Associate Professor Francisco “Frank” Lamelas, Ph.D., and Professor Sudha Swaminathan, Ph.D., of the Earth, Environment, and Physics Department, have demonstrated in a laboratory how to pinpoint within a centimeter where a sound originates. An article about their research, which was done with an assist from two Worcester State students, was published recently in a prestigious scientific journal.
The article, “Laboratory Demonstration of Acoustic Source Localization in Two Dimensions,” appeared in the American Journal of Physics, a monthly, peer-reviewed journal published by the American Association of Physics Teachers and the American Institute of Physics.
The paper shows how an array of microphones can be used to locate an acoustic source with an accuracy of approximately one centimeter in a table-top laboratory setting, Lamelas says. The method is related to those used by law enforcement in the location of gunshots, and biologists in locating sea mammals or birds in three-dimensional spaces.
The specific spark for the research that led to the article was the so-called ShotSpotter system used by the Worcester Police Department.
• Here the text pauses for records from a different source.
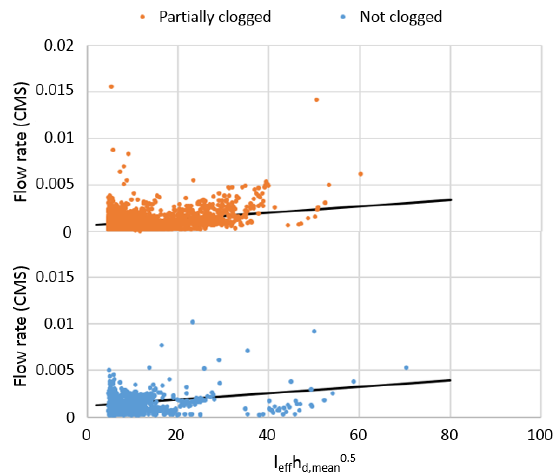
Figure 11. Performance plotted as flow rate vs. ℎ 𝑑,𝑚𝑒𝑎𝑛 𝑙 𝑒𝑓𝑓 for all data with 5-min rainfall depth <0.65 mm.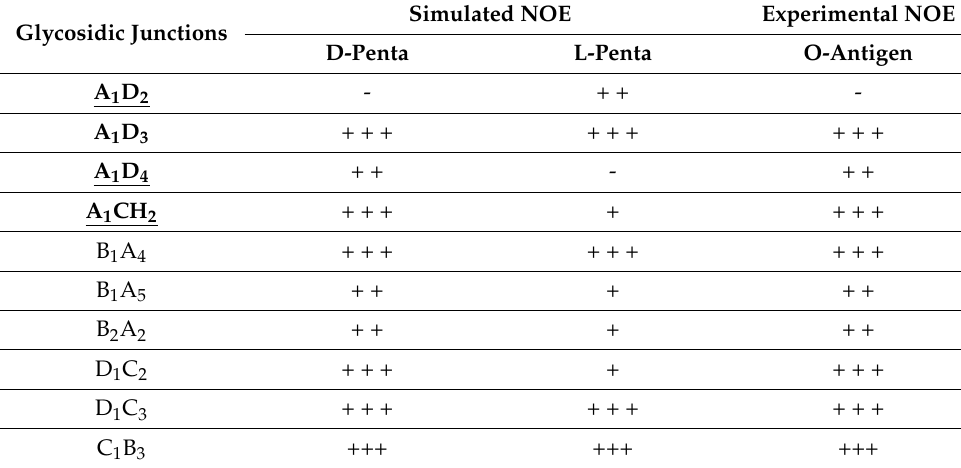
Table 2. Comparison of simulated NOE values of both D -penta (B-A-dD-C-B’) and L -penta (B-A-lD- C-B’) with the experimental ones, which were obtained from the NOESY spectrum recorded for the O-antigen isolated from Cupriavidus metallidurans CH34. The intensities of the NOE are classified as strong (+++), medium (++), and weak (+) based on the following interprotonic distances (in Å): (+++) 2.5–2.0; (++) 3.0–2.5; (+) 4.0–3.0. The discriminating NOEs for the evaluation of the absolute configuration of bacillosamine are in bold and underlined. Capital letters correspond to the labels used during the NMR characterization (Figure 1 and Table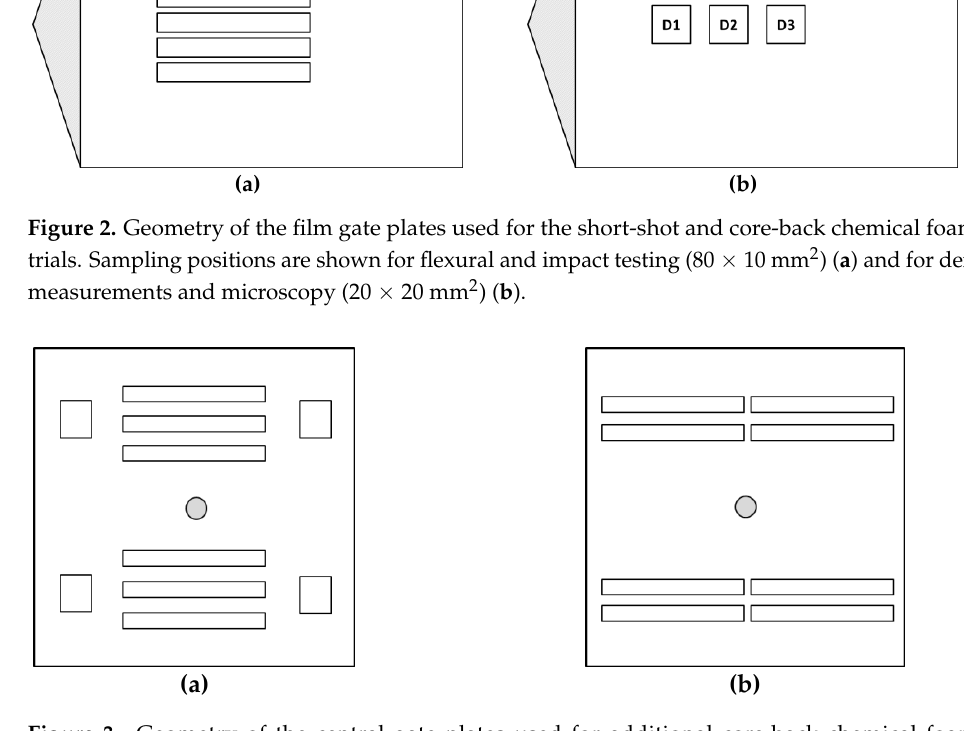
Figure 3. Geometry of the central gate plates used for additional core-back chemical foaming trials. Sampling positions are shown for flexural testing (80 × 10 mm²) and density measurements (20 × 20 mm²) ( a ) and for impact testing (80 × 10 mm²) ( b ).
The system, with microphones set on trees, telephone poles and other spots, enables police at a monitoring station to listen for gunshots in other parts of the city and determine within a relatively small area where the shots likely originated. The system has been deployed in some higher crime areas.
“When we heard about that, we became interested in it, and we were curious whether we could reproduce something like that in a lab setting,” Lamelas says. “The idea is that if you have microphones set at particular points in space and a sound occurs—and in the city it would be a gunshot—but for us it was a sound created in a lab, and the question was whether we could figure out from which point the sound originated.”
Lamelas’ and Swaminathan’s research, assisted in its early stages by students Erin Hickey and Tommy Truong, is aimed at showing other educators how to teach the sound-location process to their students.
“This journal is for people who teach physics,” Swaminathan says. The article “is showing other physics professors that they can do this in a lab as an experiment. When you submit it to a journal like this, one of the things they’re interested in is ‘How reproducible it is?’ and ‘Is it useful for other professors to use it in their labs?’ This is something they could then teach it at different levels for different levels of students.”
The next step, Lamelas says, might be to try their method out in a more real-life type of situation.
“We have thought about doing it in the gym with a starter pistol or a cap gun or something,” he says. “It would be fun to do. It wouldn’t be good to the centimeter, but it might work in the gym as a demonstration.”